February 21, 2020 - Connecticut

Catherine Schoenenberger, President at Stay Safe Traffic Products, Inc.

How many years have you been in your current field? 24 years

What motivated you to step out on your own? I was running a business as if it were my own anyway, without the support or influence of the actual owner, so why not do it as my own really. I believed I could, so I did. 

What project, transaction, honor or accomplishment are you most proud of? I am most proud when I hear from someone on how I have made a difference for them because they heard/read my story, or saw me speak somewhere and I made an impression on them; that I was someone that they wanted to follow. I greatly appreciate the natural attraction and selection of mentor for mentee – nothing should be forced!

What are you planning to do differently in 2020 to have a positive impact on your career?
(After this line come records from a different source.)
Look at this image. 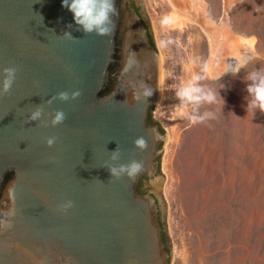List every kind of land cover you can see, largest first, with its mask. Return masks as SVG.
I'll list each match as a JSON object with an SVG mask.
<instances>
[{
  "label": "water",
  "instance_id": "water-1",
  "mask_svg": "<svg viewBox=\"0 0 264 264\" xmlns=\"http://www.w3.org/2000/svg\"><path fill=\"white\" fill-rule=\"evenodd\" d=\"M114 6L102 37L63 0H0V70H17L0 95V214L13 213L0 215L12 223L0 230V264H169L160 198L139 191L157 178L165 140L150 121L159 54L143 4ZM133 163L142 170L130 179Z\"/></svg>",
  "mask_w": 264,
  "mask_h": 264
},
{
  "label": "rangeland",
  "instance_id": "rangeland-1",
  "mask_svg": "<svg viewBox=\"0 0 264 264\" xmlns=\"http://www.w3.org/2000/svg\"><path fill=\"white\" fill-rule=\"evenodd\" d=\"M139 2L160 62L151 120L165 135L158 176L139 191L160 198L169 264H264V114L246 111L248 71L264 68V0ZM189 83L215 101L180 97Z\"/></svg>",
  "mask_w": 264,
  "mask_h": 264
},
{
  "label": "clouds",
  "instance_id": "clouds-1",
  "mask_svg": "<svg viewBox=\"0 0 264 264\" xmlns=\"http://www.w3.org/2000/svg\"><path fill=\"white\" fill-rule=\"evenodd\" d=\"M63 7L67 8V10L72 13L73 20L77 23L80 28L86 33L90 34L95 32L99 36H108L111 33V23L112 17L115 15V6L114 0H63ZM245 65L243 66H246ZM242 65H238L233 71H239V68ZM16 68L7 67L0 70V76H2V80H0V95H6L11 91L12 85L15 82L16 78ZM194 79H198L194 78ZM246 111L251 110L253 115L257 111L264 114V68H252L248 71V75L246 77ZM200 89L194 87L192 83H189L188 86L184 87L180 90L178 95L180 97L186 98L189 101L200 102L201 100L213 102L216 97L213 94H208L205 96L198 95ZM80 95V92H74L72 94V98L75 99ZM59 99L67 100V93H60ZM40 113L37 111L31 117L32 120H35L39 117ZM65 119L63 112H57L54 120L52 121L53 125H58L63 122ZM195 119V118H193ZM54 139H49L47 141L48 145L51 147L54 143ZM136 146L140 149H145L147 144L144 139H138L136 141ZM142 170V165L133 163L130 168L127 169L128 176L130 179H134L138 173ZM125 171L124 168L120 169V172ZM111 175L119 178V172L116 169L110 170ZM73 207L72 202H68L64 205L65 209ZM0 215L5 217H10L13 215L12 212H5ZM12 227L11 220L9 219H0V230L8 229Z\"/></svg>",
  "mask_w": 264,
  "mask_h": 264
},
{
  "label": "bare ground",
  "instance_id": "bare-ground-1",
  "mask_svg": "<svg viewBox=\"0 0 264 264\" xmlns=\"http://www.w3.org/2000/svg\"><path fill=\"white\" fill-rule=\"evenodd\" d=\"M171 1L175 4L174 5L175 7H178V4L180 5L179 0H171ZM180 19L182 20V22H180V23H183V22H187L189 20V17L188 16H185V15H181V18Z\"/></svg>",
  "mask_w": 264,
  "mask_h": 264
},
{
  "label": "flooded vegetation",
  "instance_id": "flooded-vegetation-1",
  "mask_svg": "<svg viewBox=\"0 0 264 264\" xmlns=\"http://www.w3.org/2000/svg\"><path fill=\"white\" fill-rule=\"evenodd\" d=\"M132 5H133V7H135V9L137 10L138 8H137V6L136 5H134L133 3H132ZM151 119V118H150ZM152 123H154L152 120H150Z\"/></svg>",
  "mask_w": 264,
  "mask_h": 264
},
{
  "label": "trees",
  "instance_id": "trees-1",
  "mask_svg": "<svg viewBox=\"0 0 264 264\" xmlns=\"http://www.w3.org/2000/svg\"><path fill=\"white\" fill-rule=\"evenodd\" d=\"M154 45H155V42H154Z\"/></svg>",
  "mask_w": 264,
  "mask_h": 264
}]
</instances>
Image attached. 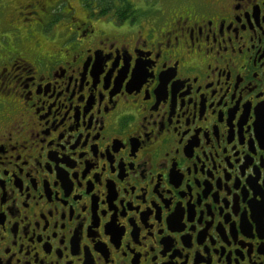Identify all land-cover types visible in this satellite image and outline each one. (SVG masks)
<instances>
[{
	"label": "flooded vegetation",
	"instance_id": "1",
	"mask_svg": "<svg viewBox=\"0 0 264 264\" xmlns=\"http://www.w3.org/2000/svg\"><path fill=\"white\" fill-rule=\"evenodd\" d=\"M74 1L5 7L0 264H264V0Z\"/></svg>",
	"mask_w": 264,
	"mask_h": 264
},
{
	"label": "rangeland",
	"instance_id": "2",
	"mask_svg": "<svg viewBox=\"0 0 264 264\" xmlns=\"http://www.w3.org/2000/svg\"><path fill=\"white\" fill-rule=\"evenodd\" d=\"M18 1H22V0H0V30L3 26V23L2 21L6 18V16H8V9L5 8L6 6L9 5V7H16L17 4H18ZM119 1H122L123 0H111V3L113 4L115 2V7H112L111 9H114V10H120V2ZM133 1V4L135 6H133V8L136 7V9H139V12H142L143 15H146L144 12L145 11H148L149 8H151V6L154 4V2H156L157 0H132ZM162 1V0H161ZM67 4H70L71 6L77 8V3L74 1V0H67ZM110 7V6H109ZM109 7H107V9H109ZM144 8V10H143ZM145 8H147L145 10ZM114 13V12H113ZM135 20V19H133ZM53 25H56L53 23Z\"/></svg>",
	"mask_w": 264,
	"mask_h": 264
},
{
	"label": "trees",
	"instance_id": "3",
	"mask_svg": "<svg viewBox=\"0 0 264 264\" xmlns=\"http://www.w3.org/2000/svg\"><path fill=\"white\" fill-rule=\"evenodd\" d=\"M106 3L105 4H103V0H98L97 1V4H98V6H100L101 8L102 7H104L105 5H107V7H109V8H112V7H115V2L112 4L111 3V0H107V1H105ZM121 3H123V2H120V4ZM124 7H120V10H123L124 9V11H122V13H120L119 15L117 14L116 16V18L118 19V20H120V21H124V20H126V18H129L128 16H129V13H130V5L129 4H127L126 2H124ZM116 12H119L118 10H115Z\"/></svg>",
	"mask_w": 264,
	"mask_h": 264
}]
</instances>
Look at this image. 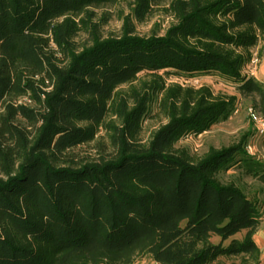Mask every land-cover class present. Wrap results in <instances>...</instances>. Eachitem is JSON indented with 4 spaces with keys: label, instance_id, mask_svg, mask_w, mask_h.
<instances>
[{
    "label": "trees",
    "instance_id": "trees-1",
    "mask_svg": "<svg viewBox=\"0 0 264 264\" xmlns=\"http://www.w3.org/2000/svg\"><path fill=\"white\" fill-rule=\"evenodd\" d=\"M117 1L0 0V264H259V199L219 178L240 166L264 182L248 137L197 160L176 148L227 120L238 96L163 81L128 97L118 88L142 72L219 76L264 112V84L244 73L264 0H171L178 22L164 36L102 38L92 8ZM158 1L136 0L135 18ZM81 31L89 43L75 40ZM162 92L170 120L143 144ZM109 113L123 122L110 125L113 152L80 159Z\"/></svg>",
    "mask_w": 264,
    "mask_h": 264
},
{
    "label": "rangeland",
    "instance_id": "rangeland-1",
    "mask_svg": "<svg viewBox=\"0 0 264 264\" xmlns=\"http://www.w3.org/2000/svg\"><path fill=\"white\" fill-rule=\"evenodd\" d=\"M136 0H119L115 3L105 4L92 8L95 17L93 22L97 25L98 33L102 38L120 37L124 33L132 31L130 34L150 37L152 35L164 36L169 28L178 22L176 14L171 8V0H159L153 4L152 11L143 20H137L134 16ZM90 34L81 31L75 40L79 44L90 42ZM264 40V37L262 38ZM252 54L257 53L251 49ZM258 54V53H257ZM250 63V62H249ZM249 63L244 67L246 73ZM158 75L147 72L139 74L137 79L130 83L123 84L118 91L127 96L134 91L141 93L151 92L155 81H163L165 88L180 86L182 89H200L209 87L215 95L221 94L226 97L237 95L238 100L229 118L215 124L210 130L198 135H188L182 138L177 144V149H185L197 160L204 156L208 150L221 148L239 143L243 138L248 137L246 146L252 145L251 155L264 161V135L259 136L254 121L250 114L251 109L257 112L260 110L253 105L250 97L241 96L238 93L235 82L219 76H195L188 77L174 73L161 71ZM164 92L154 95L149 112L145 116L138 134V140L147 144L153 134L170 120L168 111L162 106ZM128 97V96H127ZM258 104L261 100L257 98ZM122 120L113 113H109L105 122L100 124L96 138L92 142L80 146L76 152L80 159L95 160L101 156H108L113 152L112 127L110 125L122 126ZM219 178L223 182H234L238 184L250 197L258 198L263 210L264 220V182L259 178L252 177L244 172L240 166H234L227 171L219 173ZM214 242L219 241V236H214ZM241 257L234 256L222 258L212 264H243ZM151 258L139 261L137 264H154Z\"/></svg>",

Maintaining that positive and credible reputation of being a leader in the industry, advocating for the successful advancement of women in the industry and amplifying their/our successes.

What is the best leadership advice you have ever received? When someone asks you what is expected from them to be part of your team, association, committee, etc., the response is, “Whatever you decide you’re able to commit to is what I will expect from you; so, if you say you’ll be able to give just 10% on this particular project/committee, then I will expect 100% of that 10% for your commitment. There’s no guilt; there’s clear expectation.” Who was it from? A NAWIC past national president, who received it from one of her lifelong mentors.

What was your favorite job and what did you learn from it? I love public speaking and sharing what I know with others. Whether speaking on work zone safety, the forgotten skill of listening or presiding over various industry forums, it’s a great experience. The challenges and the stories shared teaches all something new. There is no learning less whenever you’re interacting.

If your life were made into a movie, what actor would you want to portray you and why? I am not sure if I would put an actual name to the actress, however, it would have to be someone who is able to portray a woman who knows how to get things done with humility and humor…she’d have a strong sense of funny and relatability. 

What would you tell your daughter about entering this profession? I have told many daughters to step back and see the entire forest for the trees – no matter what they think this (or my) profession. It’s very rarely a straight line. I have a bachelor’s in Political Science, and yet I sell stop signs and traffic cones! Our her-stories have allowed these daughters to see themselves in us (collectively).